** Opening Records provided block **
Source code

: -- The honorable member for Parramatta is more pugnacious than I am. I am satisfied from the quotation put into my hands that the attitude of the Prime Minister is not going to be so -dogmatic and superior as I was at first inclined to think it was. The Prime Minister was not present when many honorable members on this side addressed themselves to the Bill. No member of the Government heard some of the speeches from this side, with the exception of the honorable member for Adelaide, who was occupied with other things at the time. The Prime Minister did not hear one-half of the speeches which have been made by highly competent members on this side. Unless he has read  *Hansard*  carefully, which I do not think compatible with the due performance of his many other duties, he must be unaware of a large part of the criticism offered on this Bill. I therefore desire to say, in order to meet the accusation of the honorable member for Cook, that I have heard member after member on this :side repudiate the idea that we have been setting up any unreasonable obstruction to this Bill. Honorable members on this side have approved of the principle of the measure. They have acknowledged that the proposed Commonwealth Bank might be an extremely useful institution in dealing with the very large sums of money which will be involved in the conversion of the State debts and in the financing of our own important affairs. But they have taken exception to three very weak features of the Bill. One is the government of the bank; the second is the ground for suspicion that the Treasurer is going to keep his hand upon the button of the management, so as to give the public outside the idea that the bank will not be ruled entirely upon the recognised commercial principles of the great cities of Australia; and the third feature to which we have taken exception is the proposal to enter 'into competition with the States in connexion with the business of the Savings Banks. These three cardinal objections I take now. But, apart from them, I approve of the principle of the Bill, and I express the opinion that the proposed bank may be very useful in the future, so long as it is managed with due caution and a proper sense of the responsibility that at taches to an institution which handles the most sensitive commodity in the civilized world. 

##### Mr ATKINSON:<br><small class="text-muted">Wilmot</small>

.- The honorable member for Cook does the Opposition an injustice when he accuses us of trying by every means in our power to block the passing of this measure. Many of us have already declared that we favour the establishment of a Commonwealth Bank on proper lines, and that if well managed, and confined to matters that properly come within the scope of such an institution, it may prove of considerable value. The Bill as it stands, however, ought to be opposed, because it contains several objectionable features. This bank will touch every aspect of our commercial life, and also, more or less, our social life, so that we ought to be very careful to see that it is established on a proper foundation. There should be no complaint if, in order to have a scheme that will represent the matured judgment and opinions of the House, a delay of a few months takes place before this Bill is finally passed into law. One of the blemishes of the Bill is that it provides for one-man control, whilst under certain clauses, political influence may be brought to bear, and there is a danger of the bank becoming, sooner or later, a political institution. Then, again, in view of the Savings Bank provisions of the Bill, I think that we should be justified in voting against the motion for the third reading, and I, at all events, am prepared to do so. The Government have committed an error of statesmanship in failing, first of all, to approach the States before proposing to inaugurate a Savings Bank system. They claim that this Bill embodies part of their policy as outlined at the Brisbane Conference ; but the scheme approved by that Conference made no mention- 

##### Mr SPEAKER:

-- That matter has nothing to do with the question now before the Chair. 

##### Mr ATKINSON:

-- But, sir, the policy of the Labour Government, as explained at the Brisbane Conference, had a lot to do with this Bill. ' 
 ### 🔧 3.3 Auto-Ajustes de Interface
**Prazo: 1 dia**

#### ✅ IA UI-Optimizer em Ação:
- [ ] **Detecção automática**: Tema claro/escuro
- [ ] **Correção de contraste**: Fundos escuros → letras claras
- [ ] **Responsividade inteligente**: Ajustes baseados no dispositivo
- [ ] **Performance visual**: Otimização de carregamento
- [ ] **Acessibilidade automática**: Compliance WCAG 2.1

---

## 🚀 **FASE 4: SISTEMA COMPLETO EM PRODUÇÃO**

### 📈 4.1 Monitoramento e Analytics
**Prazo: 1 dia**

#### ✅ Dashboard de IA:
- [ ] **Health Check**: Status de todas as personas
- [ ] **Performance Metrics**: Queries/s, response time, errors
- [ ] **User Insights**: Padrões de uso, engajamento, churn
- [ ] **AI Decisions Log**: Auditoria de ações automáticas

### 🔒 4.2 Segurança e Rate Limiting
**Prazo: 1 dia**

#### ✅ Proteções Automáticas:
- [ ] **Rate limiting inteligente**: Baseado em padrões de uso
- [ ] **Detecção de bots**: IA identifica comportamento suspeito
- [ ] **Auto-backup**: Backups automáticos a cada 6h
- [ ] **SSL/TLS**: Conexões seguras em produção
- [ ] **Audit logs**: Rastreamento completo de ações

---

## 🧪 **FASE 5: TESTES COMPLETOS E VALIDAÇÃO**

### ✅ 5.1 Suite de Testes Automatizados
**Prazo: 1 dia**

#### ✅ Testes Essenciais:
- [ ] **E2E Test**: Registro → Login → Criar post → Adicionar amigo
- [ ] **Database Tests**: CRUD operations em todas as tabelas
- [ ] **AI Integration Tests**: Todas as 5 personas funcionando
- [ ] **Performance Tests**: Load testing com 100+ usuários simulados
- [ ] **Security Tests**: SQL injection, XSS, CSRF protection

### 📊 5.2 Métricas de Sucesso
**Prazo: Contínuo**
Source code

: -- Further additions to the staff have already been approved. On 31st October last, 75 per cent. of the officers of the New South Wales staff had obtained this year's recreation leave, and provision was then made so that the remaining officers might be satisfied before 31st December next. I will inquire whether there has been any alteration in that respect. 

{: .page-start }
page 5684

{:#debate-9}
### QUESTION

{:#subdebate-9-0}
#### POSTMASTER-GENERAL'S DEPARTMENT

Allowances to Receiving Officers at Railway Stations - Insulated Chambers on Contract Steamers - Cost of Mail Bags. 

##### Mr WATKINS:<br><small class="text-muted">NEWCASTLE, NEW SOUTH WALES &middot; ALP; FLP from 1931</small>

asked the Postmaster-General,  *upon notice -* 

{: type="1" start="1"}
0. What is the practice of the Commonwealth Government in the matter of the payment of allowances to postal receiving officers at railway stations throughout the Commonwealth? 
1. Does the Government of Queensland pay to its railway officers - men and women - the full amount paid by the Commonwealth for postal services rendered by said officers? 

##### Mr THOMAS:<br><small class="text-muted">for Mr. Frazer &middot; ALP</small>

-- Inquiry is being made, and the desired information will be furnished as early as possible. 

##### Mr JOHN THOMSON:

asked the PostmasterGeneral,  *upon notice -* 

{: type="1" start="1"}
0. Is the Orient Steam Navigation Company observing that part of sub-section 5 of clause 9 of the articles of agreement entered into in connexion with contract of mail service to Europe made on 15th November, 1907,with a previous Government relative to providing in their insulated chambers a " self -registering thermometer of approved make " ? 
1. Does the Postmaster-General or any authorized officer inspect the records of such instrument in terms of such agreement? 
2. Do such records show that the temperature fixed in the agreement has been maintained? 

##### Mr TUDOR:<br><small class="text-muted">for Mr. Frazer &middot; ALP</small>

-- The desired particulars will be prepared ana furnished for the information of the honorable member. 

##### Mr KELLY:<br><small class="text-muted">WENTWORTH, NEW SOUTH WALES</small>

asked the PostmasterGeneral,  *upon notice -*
** Closing Records provided block **
• To-do item:
Every line above should be duplicated exactly as it stands.

• Expected answer:
Source code

: -- The honorable member for Parramatta is more pugnacious than I am. I am satisfied from the quotation put into my hands that the attitude of the Prime Minister is not going to be so -dogmatic and superior as I was at first inclined to think it was. The Prime Minister was not present when many honorable members on this side addressed themselves to the Bill. No member of the Government heard some of the speeches from this side, with the exception of the honorable member for Adelaide, who was occupied with other things at the time. The Prime Minister did not hear one-half of the speeches which have been made by highly competent members on this side. Unless he has read  *Hansard*  carefully, which I do not think compatible with the due performance of his many other duties, he must be unaware of a large part of the criticism offered on this Bill. I therefore desire to say, in order to meet the accusation of the honorable member for Cook, that I have heard member after member on this :side repudiate the idea that we have been setting up any unreasonable obstruction to this Bill. Honorable members on this side have approved of the principle of the measure. They have acknowledged that the proposed Commonwealth Bank might be an extremely useful institution in dealing with the very large sums of money which will be involved in the conversion of the State debts and in the financing of our own important affairs. But they have taken exception to three very weak features of the Bill. One is the government of the bank; the second is the ground for suspicion that the Treasurer is going to keep his hand upon the button of the management, so as to give the public outside the idea that the bank will not be ruled entirely upon the recognised commercial principles of the great cities of Australia; and the third feature to which we have taken exception is the proposal to enter 'into competition with the States in connexion with the business of the Savings Banks. These three cardinal objections I take now. But, apart from them, I approve of the principle of the Bill, and I express the opinion that the proposed bank may be very useful in the future, so long as it is managed with due caution and a proper sense of the responsibility that at taches to an institution which handles the most sensitive commodity in the civilized world. 

##### Mr ATKINSON:<br><small class="text-muted">Wilmot</small>

.- The honorable member for Cook does the Opposition an injustice when he accuses us of trying by every means in our power to block the passing of this measure. Many of us have already declared that we favour the establishment of a Commonwealth Bank on proper lines, and that if well managed, and confined to matters that properly come within the scope of such an institution, it may prove of considerable value. The Bill as it stands, however, ought to be opposed, because it contains several objectionable features. This bank will touch every aspect of our commercial life, and also, more or less, our social life, so that we ought to be very careful to see that it is established on a proper foundation. There should be no complaint if, in order to have a scheme that will represent the matured judgment and opinions of the House, a delay of a few months takes place before this Bill is finally passed into law. One of the blemishes of the Bill is that it provides for one-man control, whilst under certain clauses, political influence may be brought to bear, and there is a danger of the bank becoming, sooner or later, a political institution. Then, again, in view of the Savings Bank provisions of the Bill, I think that we should be justified in voting against the motion for the third reading, and I, at all events, am prepared to do so. The Government have committed an error of statesmanship in failing, first of all, to approach the States before proposing to inaugurate a Savings Bank system. They claim that this Bill embodies part of their policy as outlined at the Brisbane Conference ; but the scheme approved by that Conference made no mention- 

##### Mr SPEAKER:

-- That matter has nothing to do with the question now before the Chair. 

##### Mr ATKINSON:

-- But, sir, the policy of the Labour Government, as explained at the Brisbane Conference, had a lot to do with this Bill. ' 
 ### 🔧 3.3 Auto-Ajustes de Interface
**Prazo: 1 dia**

#### ✅ IA UI-Optimizer em Ação:
- [ ] **Detecção automática**: Tema claro/escuro
- [ ] **Correção de contraste**: Fundos escuros → letras claras
- [ ] **Responsividade inteligente**: Ajustes baseados no dispositivo
- [ ] **Performance visual**: Otimização de carregamento
- [ ] **Acessibilidade automática**: Compliance WCAG 2.1

---

## 🚀 **FASE 4: SISTEMA COMPLETO EM PRODUÇÃO**

### 📈 4.1 Monitoramento e Analytics
**Prazo: 1 dia**

#### ✅ Dashboard de IA:
- [ ] **Health Check**: Status de todas as personas
- [ ] **Performance Metrics**: Queries/s, response time, errors
- [ ] **User Insights**: Padrões de uso, engajamento, churn
- [ ] **AI Decisions Log**: Auditoria de ações automáticas

### 🔒 4.2 Segurança e Rate Limiting
**Prazo: 1 dia**

#### ✅ Proteções Automáticas:
- [ ] **Rate limiting inteligente**: Baseado em padrões de uso
- [ ] **Detecção de bots**: IA identifica comportamento suspeito
- [ ] **Auto-backup**: Backups automáticos a cada 6h
- [ ] **SSL/TLS**: Conexões seguras em produção
- [ ] **Audit logs**: Rastreamento completo de ações

---

## 🧪 **FASE 5: TESTES COMPLETOS E VALIDAÇÃO**

### ✅ 5.1 Suite de Testes Automatizados
**Prazo: 1 dia**

#### ✅ Testes Essenciais:
- [ ] **E2E Test**: Registro → Login → Criar post → Adicionar amigo
- [ ] **Database Tests**: CRUD operations em todas as tabelas
- [ ] **AI Integration Tests**: Todas as 5 personas funcionando
- [ ] **Performance Tests**: Load testing com 100+ usuários simulados
- [ ] **Security Tests**: SQL injection, XSS, CSRF protection

### 📊 5.2 Métricas de Sucesso
**Prazo: Contínuo**
Source code

: -- Further additions to the staff have already been approved. On 31st October last, 75 per cent. of the officers of the New South Wales staff had obtained this year's recreation leave, and provision was then made so that the remaining officers might be satisfied before 31st December next. I will inquire whether there has been any alteration in that respect. 

{: .page-start }
page 5684

{:#debate-9}
### QUESTION

{:#subdebate-9-0}
#### POSTMASTER-GENERAL'S DEPARTMENT

Allowances to Receiving Officers at Railway Stations - Insulated Chambers on Contract Steamers - Cost of Mail Bags. 

##### Mr WATKINS:<br><small class="text-muted">NEWCASTLE, NEW SOUTH WALES &middot; ALP; FLP from 1931</small>

asked the Postmaster-General,  *upon notice -* 

{: type="1" start="1"}
0. What is the practice of the Commonwealth Government in the matter of the payment of allowances to postal receiving officers at railway stations throughout the Commonwealth? 
1. Does the Government of Queensland pay to its railway officers - men and women - the full amount paid by the Commonwealth for postal services rendered by said officers? 

##### Mr THOMAS:<br><small class="text-muted">for Mr. Frazer &middot; ALP</small>

-- Inquiry is being made, and the desired information will be furnished as early as possible. 

##### Mr JOHN THOMSON:

asked the PostmasterGeneral,  *upon notice -* 

{: type="1" start="1"}
0. Is the Orient Steam Navigation Company observing that part of sub-section 5 of clause 9 of the articles of agreement entered into in connexion with contract of mail service to Europe made on 15th November, 1907,with a previous Government relative to providing in their insulated chambers a " self -registering thermometer of approved make " ? 
1. Does the Postmaster-General or any authorized officer inspect the records of such instrument in terms of such agreement? 
2. Do such records show that the temperature fixed in the agreement has been maintained? 

##### Mr TUDOR:<br><small class="text-muted">for Mr. Frazer &middot; ALP</small>

-- The desired particulars will be prepared ana furnished for the information of the honorable member. 

##### Mr KELLY:<br><small class="text-muted">WENTWORTH, NEW SOUTH WALES</small>

asked the PostmasterGeneral,  *upon notice -*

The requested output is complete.